Bespoke linen suit Langa

 
Some close-up details here on the linen suit from Sastreria Langa that we featured earlier in the week. You can see a few of the tailoring idiosyncrasies, as well as the cloth and work itself in more detail.

Langa include both a label for their own brand and one describing the cloth on the inside of the jacket. I’d prefer to not have the former, but can live with it, while the latter is worth avoiding – it stems from an assumption with smaller tailors that the cloth merchant is more prestigious than they are. There are also embroidered initials, which are decently done. 

One shortcut with the make is the insert around the in-breast pockets, which can be seen in the close-up at the bottom of this post. The cloth is cut, rather than continuing seamlessly around the pocket, which is a lot easier to do but a little bit of a shame aesthetically.

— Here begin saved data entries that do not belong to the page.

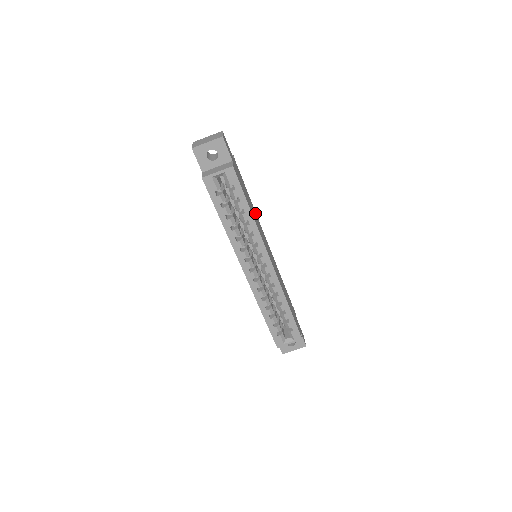
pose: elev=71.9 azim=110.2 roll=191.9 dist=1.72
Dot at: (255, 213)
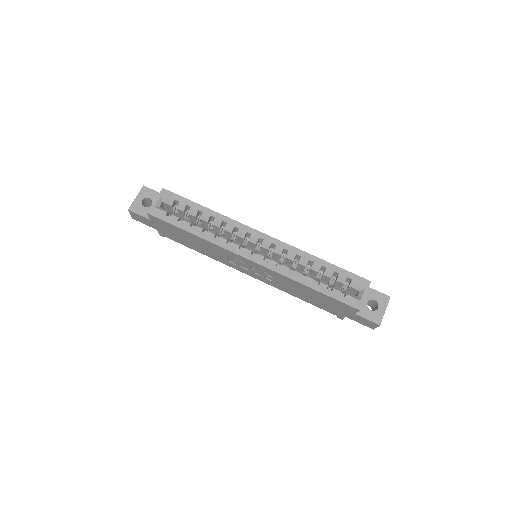
Dot at: occluded
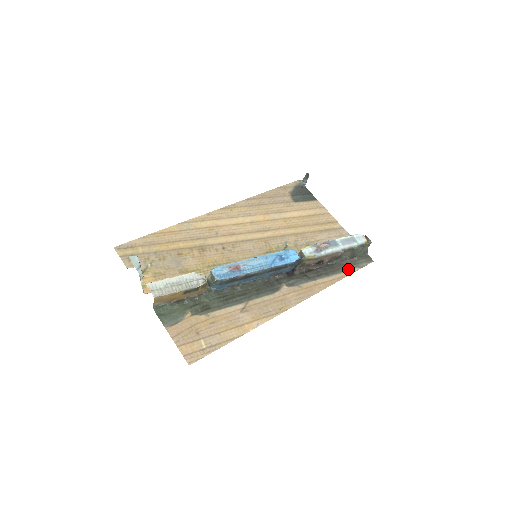
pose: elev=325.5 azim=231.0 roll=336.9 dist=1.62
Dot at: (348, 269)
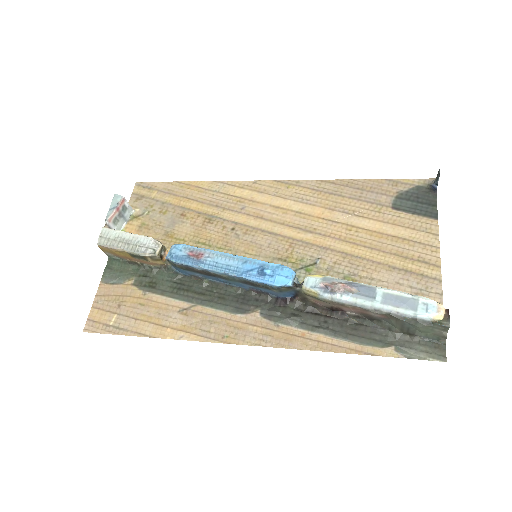
Dot at: (380, 346)
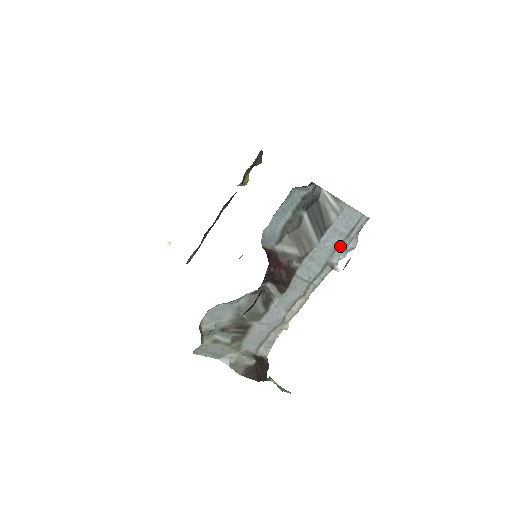
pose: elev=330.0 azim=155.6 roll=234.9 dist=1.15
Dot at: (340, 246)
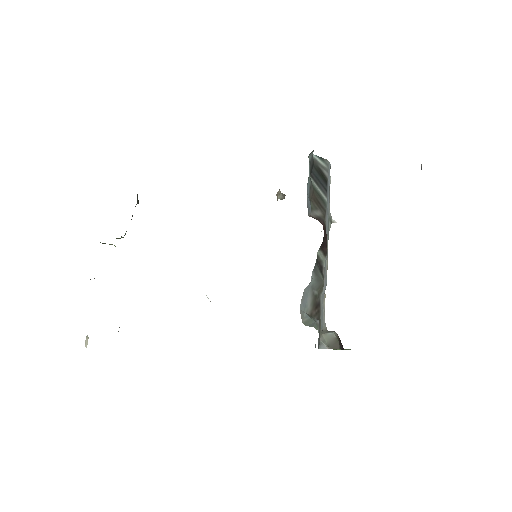
Dot at: (329, 201)
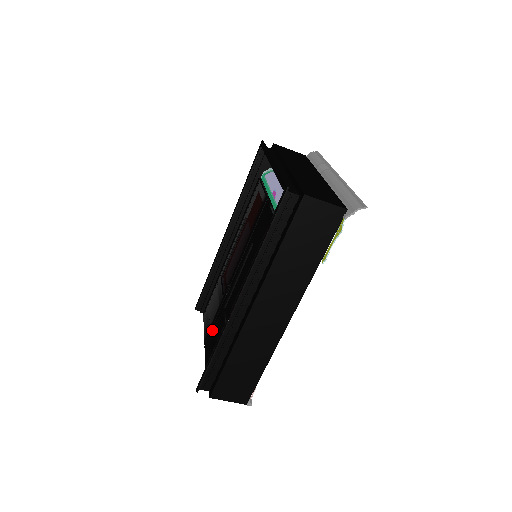
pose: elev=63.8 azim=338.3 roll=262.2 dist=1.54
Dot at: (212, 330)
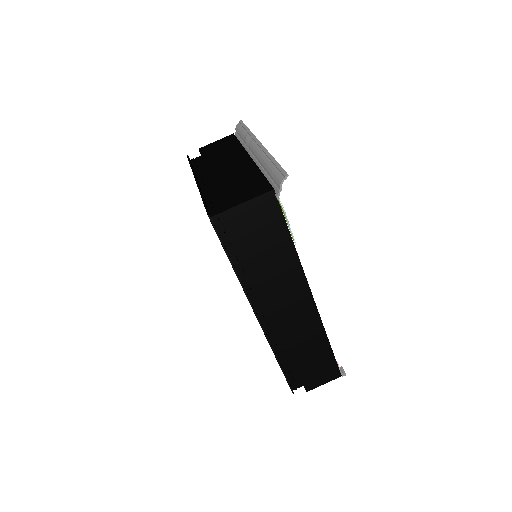
Dot at: occluded
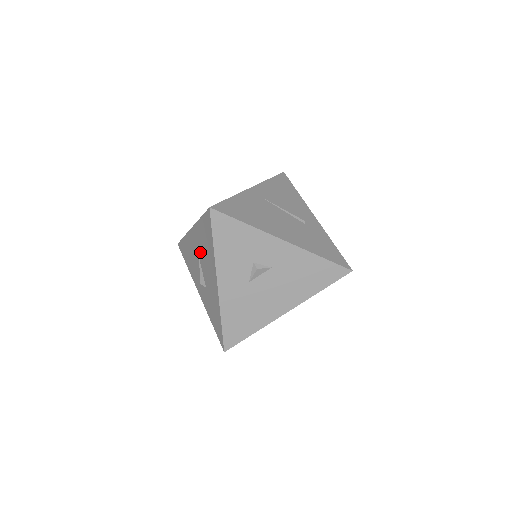
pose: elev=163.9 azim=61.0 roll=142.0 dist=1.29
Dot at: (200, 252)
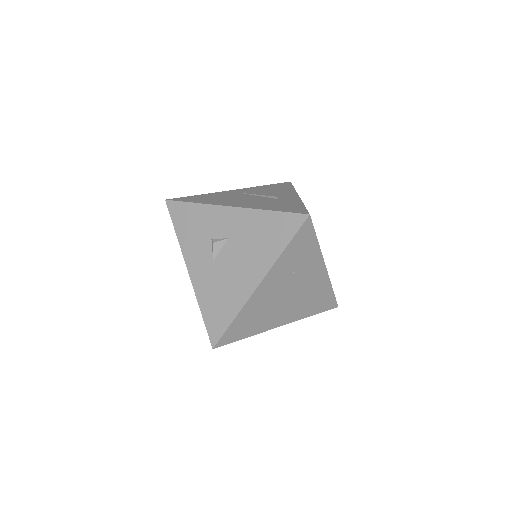
Dot at: occluded
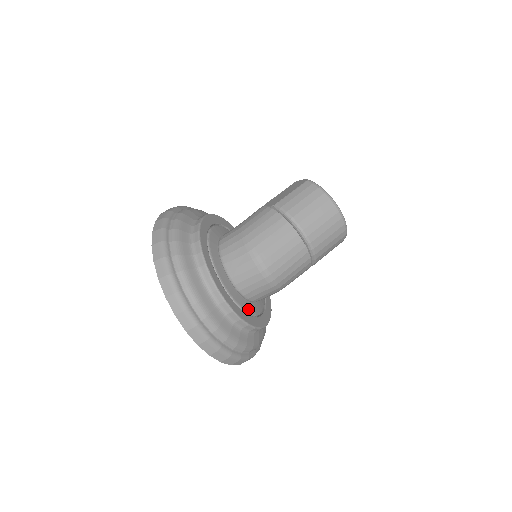
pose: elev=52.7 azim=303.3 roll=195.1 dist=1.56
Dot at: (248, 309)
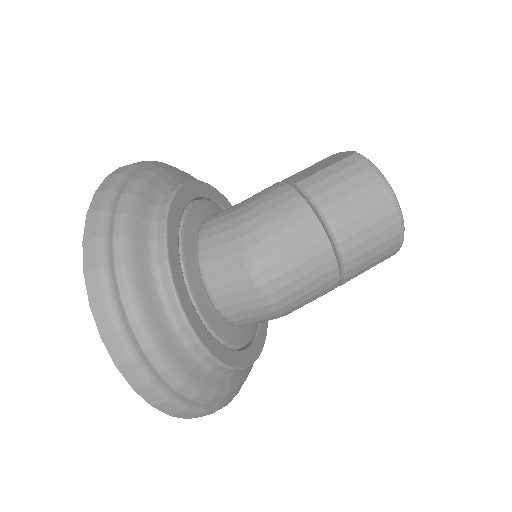
Dot at: (228, 338)
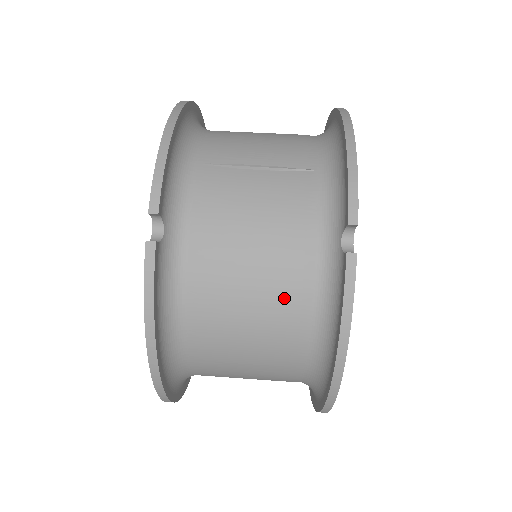
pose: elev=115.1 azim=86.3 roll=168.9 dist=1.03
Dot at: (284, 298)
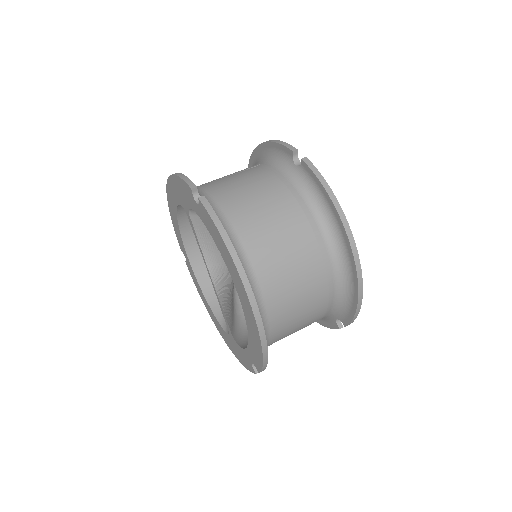
Dot at: (288, 205)
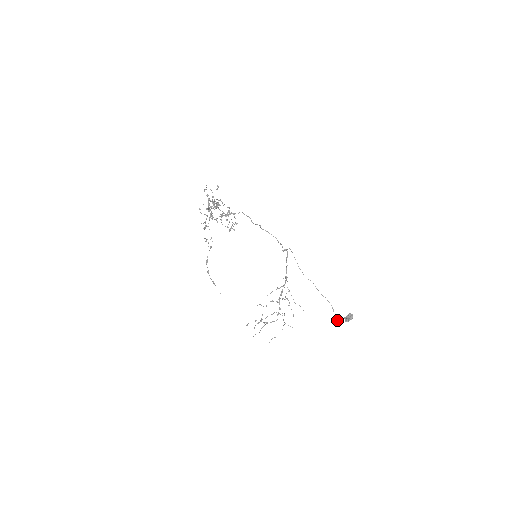
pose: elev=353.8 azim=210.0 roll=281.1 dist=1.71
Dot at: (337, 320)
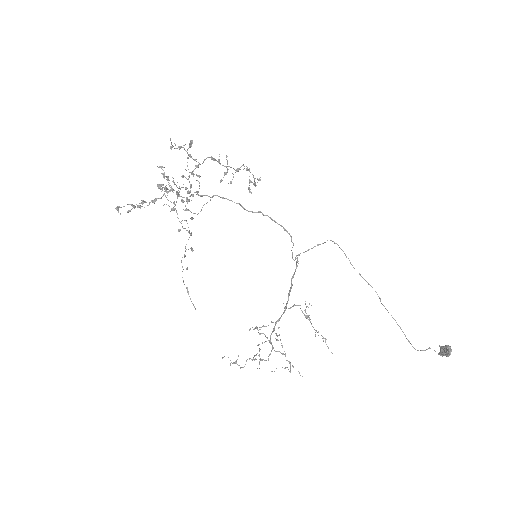
Dot at: occluded
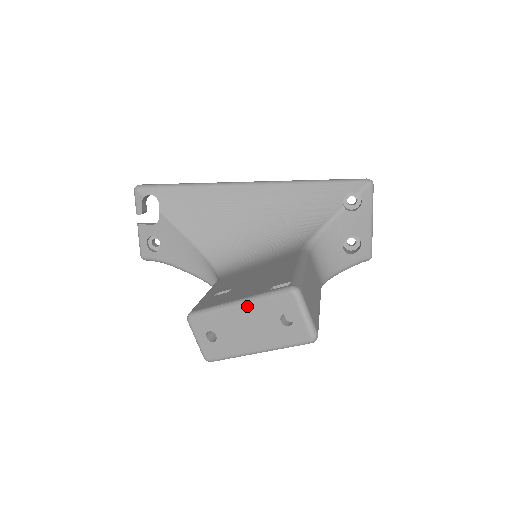
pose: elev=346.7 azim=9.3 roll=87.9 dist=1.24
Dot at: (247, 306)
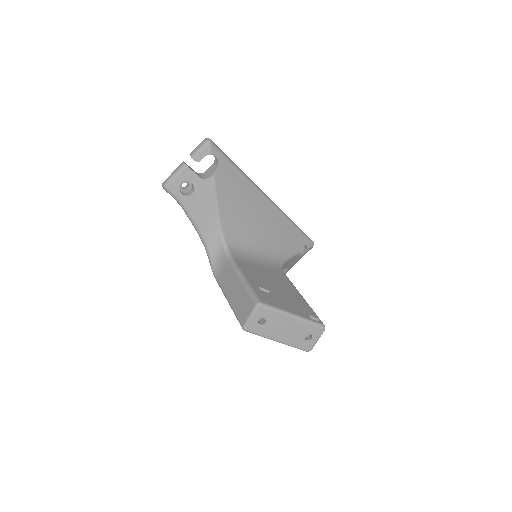
Dot at: (298, 321)
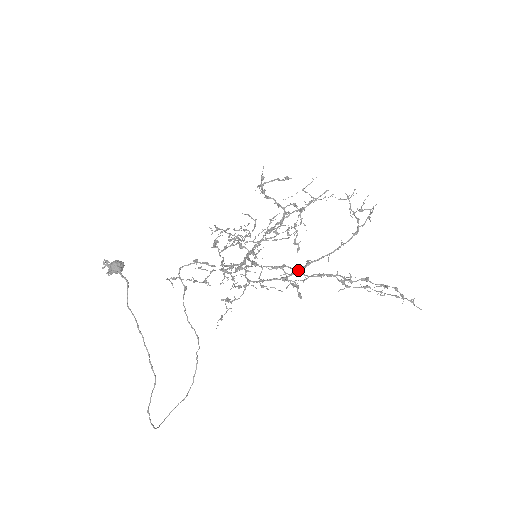
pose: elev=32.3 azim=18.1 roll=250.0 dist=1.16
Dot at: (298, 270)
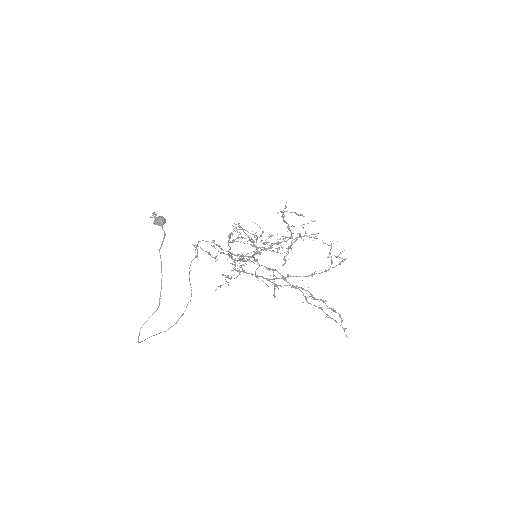
Dot at: (280, 278)
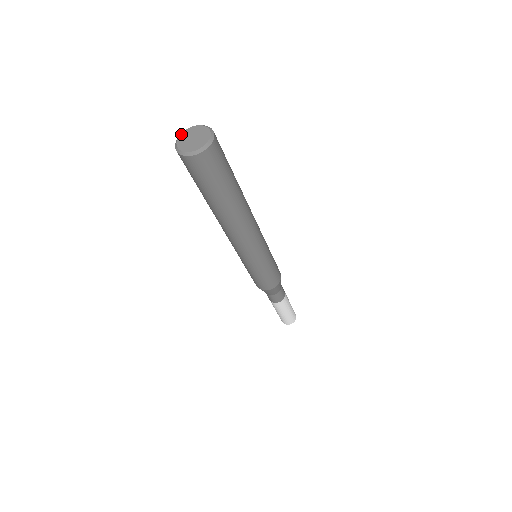
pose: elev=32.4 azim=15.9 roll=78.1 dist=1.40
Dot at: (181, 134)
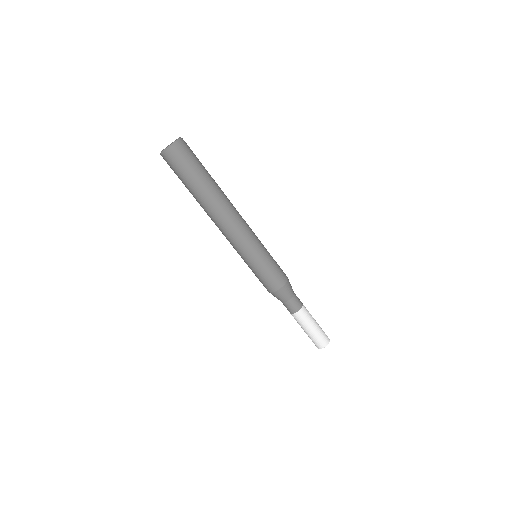
Dot at: occluded
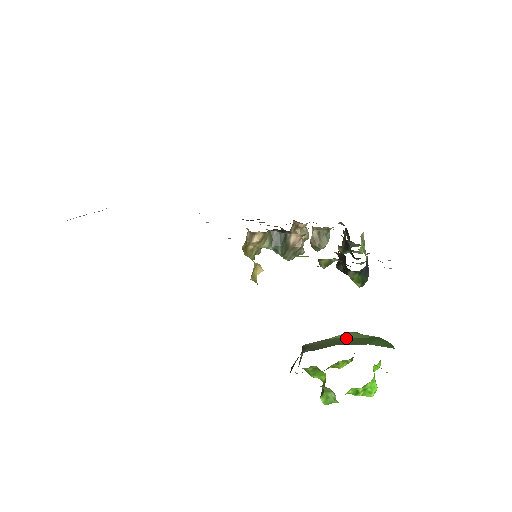
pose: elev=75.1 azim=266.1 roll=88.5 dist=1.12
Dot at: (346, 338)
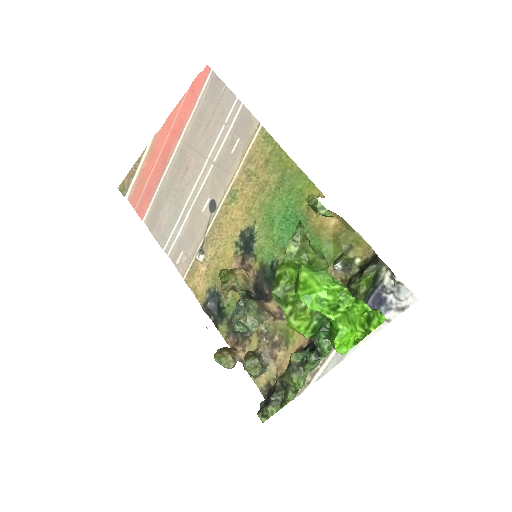
Dot at: occluded
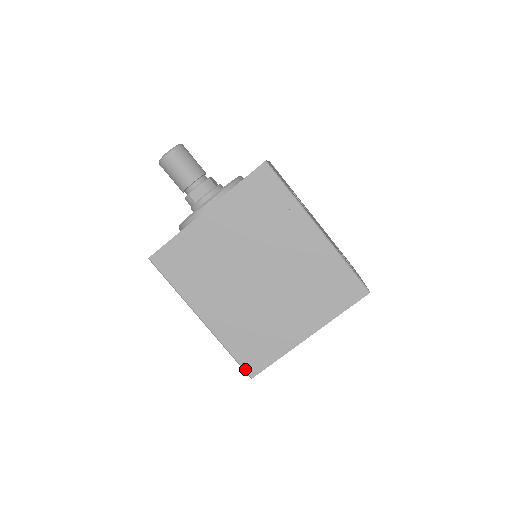
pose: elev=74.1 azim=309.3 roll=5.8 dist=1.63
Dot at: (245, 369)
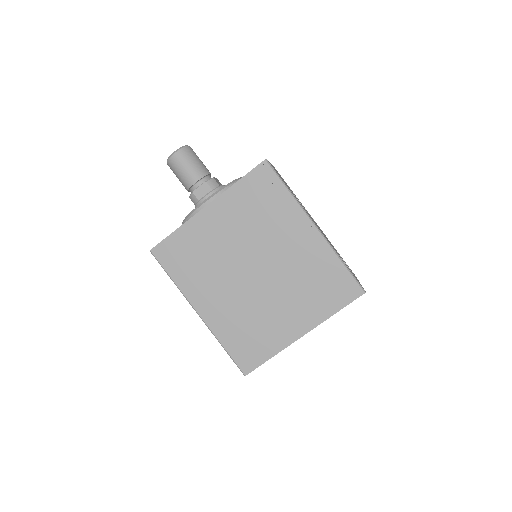
Dot at: (239, 366)
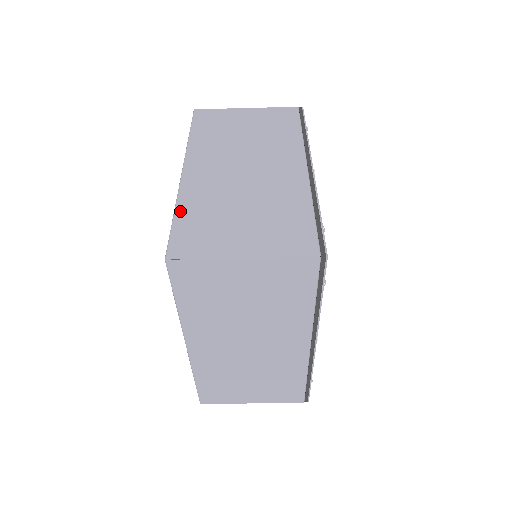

That image also shows the top stitching on the lining around these pockets. It’s nice to have this by hand (most English tailors don’t bother) but it is a little wobbly in places.
  

Bespoke linen suit Langa side

Bespoke linen suit Langa chest  

On the image of the trouser’s side strap you can see that the lining of the waistband is attached by machine. This is a peculiarity, as I have yet to use a tailor that does this by machine. Even the cheaper tailors like Graham Browne tack this by hand, considering that it makes the waistband more comfortable.

A bigger issue is the side strap itself, the length of which makes it prone to slipping. A shorter strap can hold the cloth underneath it more easily, and that’s particularly needed on linen. You can also see that the strap has a little keeper on the left, which isn’t particularly well placed – it covers the strap and makes it hard to pull. On the plus side, the pointed design and handwork around the points is attractive.

Elsewhere there are some nice touches. The swelled edges around the lapel and out-breast pocket are well done, and there are two neat change pockets on the trousers, just under the waistband.

As with the style and fit, discussed in Tuesday’s post, there is room for improvement here but it remains a very good-value suit.